Arrivés à Châlon, les colons de chaque convoi étaient transbordés en 2 heures sur 3 ou 4 bateaux à vapeur de 50 à 60 m de long qui effectuaient le trajet jusqu'à Lyon dans la journée. Là, en raison des difficultés de passage des ponts il fallait quitter ces bateaux. Une escale de plusieurs heures était nécessaire pour effectuer le trajet d'amont en aval de la ville. Les colons reçurent des billets de logement et passèrent la nuit chez l'habitant dans des locaux réquisitionnés, ce qui ne plut guère à leurs propriétaires, d'où des incidents.
Le matin les bateaux du Rhône qui avaient reçu les bagages dans la nuit chargèrent les colons. Normalement 3 bateaux, approchant 70 m de longueur, devaient suffire pour un convoi. Mais, en raison de basses eaux, il fallu parfois 5 bateaux pour un convoi. Le trajet de Lyon à Arles se faisait en deux jours.

Arles était atteint en soirée. Il fallait passer la nuit en ville avec des billets de logement et un accueil particulièrement mauvais des habitants. Enfin, à l'aube, c'était le départ pour le trajet en chemin de fer jusqu'à Marseille qui durait environ 5 heures. Les colons y étaient accueillis par les autorités et embarqués sur des frégates à vapeur de la Marine.

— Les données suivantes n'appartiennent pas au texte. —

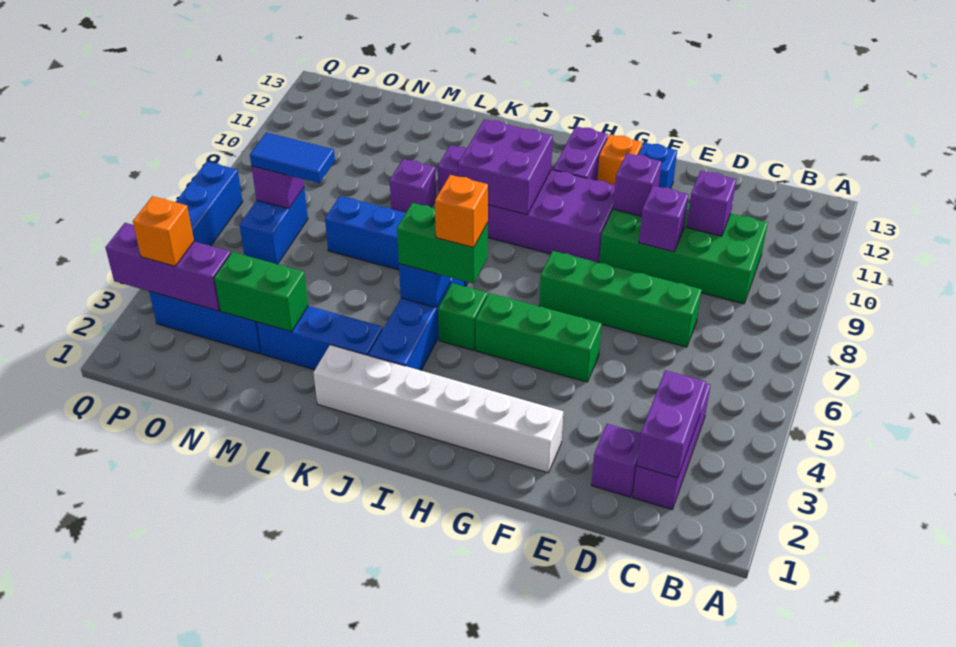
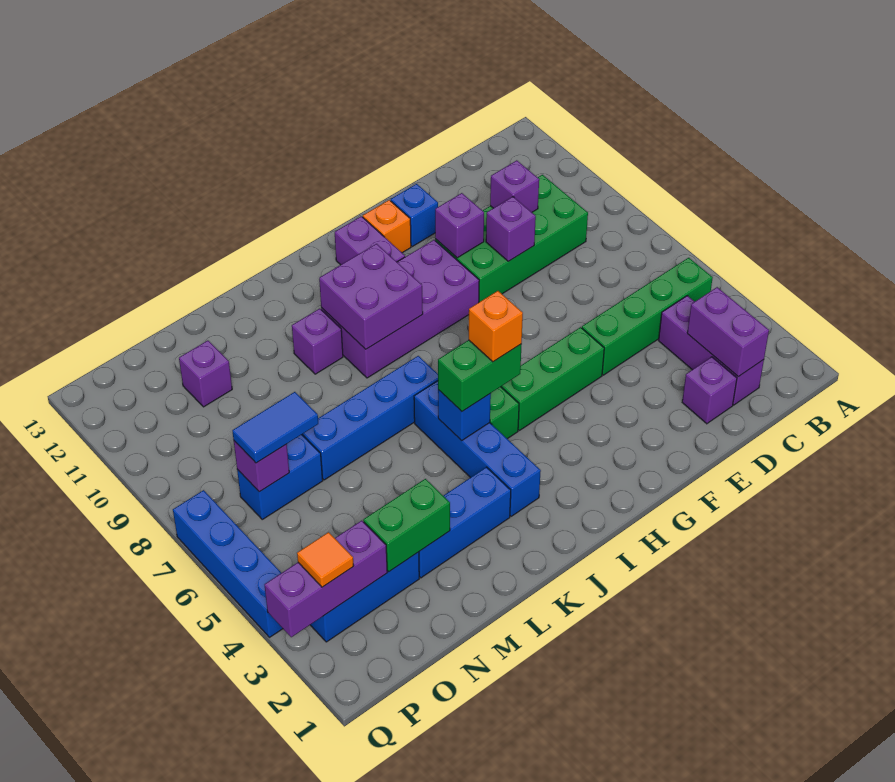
green brick D7:G7 level 1 -> green brick B5:E5 level 1
white brick F2:K2 level 1 -> none
purple brick L9 level 1 -> purple brick N11 level 1
blue brick O6:O7 level 1 -> blue brick N7:O7 level 1
orange brick P3 level 3 -> orange tile P3 level 3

Après deux à trois jours de navigation en mer les colons atteignaient l'Algérie ou l'accueil était chaleureux ce qui leur donnait du courage. Mais à l'arrivée, sur les lieux d'installation, ils découvraient peu ou pas de locaux pour leur habitat et des terres en friche. Néanmoins, malgré les hécatombes dues aux épidémies de choléra et au paludisme ces pionniers réussirent leur implantation.
Ce périple montre que nos ancêtres avaient réussi un exploit technique, celui d'avoir transporté en peu de temps une population non préparée à cette expédition et ce avec une utilisation rationnelle des moyens disponibles à cette époque.

D'après "En chaland de Paris à Marseille en 1848" par Simone et Emile Martin-Larras
(http://www.larousse.fr/encyclopedie/article/Le_transport_des_colons_sur_les_canaux/11003111Cahiers du Musée de la Batellerie de Conflans Ste-Honorine n°18 et 19).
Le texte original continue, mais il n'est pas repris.